* Stored data entries
•••

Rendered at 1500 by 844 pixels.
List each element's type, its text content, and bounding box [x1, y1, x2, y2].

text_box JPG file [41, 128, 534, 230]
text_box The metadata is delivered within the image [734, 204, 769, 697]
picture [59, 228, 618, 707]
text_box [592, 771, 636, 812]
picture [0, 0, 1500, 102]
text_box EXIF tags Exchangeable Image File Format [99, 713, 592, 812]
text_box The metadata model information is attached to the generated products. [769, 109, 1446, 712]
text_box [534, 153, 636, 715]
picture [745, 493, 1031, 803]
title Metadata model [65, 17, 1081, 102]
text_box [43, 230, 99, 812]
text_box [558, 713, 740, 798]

•••

* What is required
Please give the full set of data again exactly.

* Worked solution
Rendered at 1500 by 844 pixels.
List each element's type, its text content, and bounding box [x1, y1, x2, y2].

text_box JPG file [41, 128, 534, 230]
text_box The metadata is delivered within the image [734, 204, 769, 697]
picture [59, 228, 618, 707]
text_box [592, 771, 636, 812]
picture [0, 0, 1500, 102]
text_box EXIF tags Exchangeable Image File Format [99, 713, 592, 812]
text_box The metadata model information is attached to the generated products. [769, 109, 1446, 712]
text_box [534, 153, 636, 715]
picture [745, 493, 1031, 803]
title Metadata model [65, 17, 1081, 102]
text_box [43, 230, 99, 812]
text_box [558, 713, 740, 798]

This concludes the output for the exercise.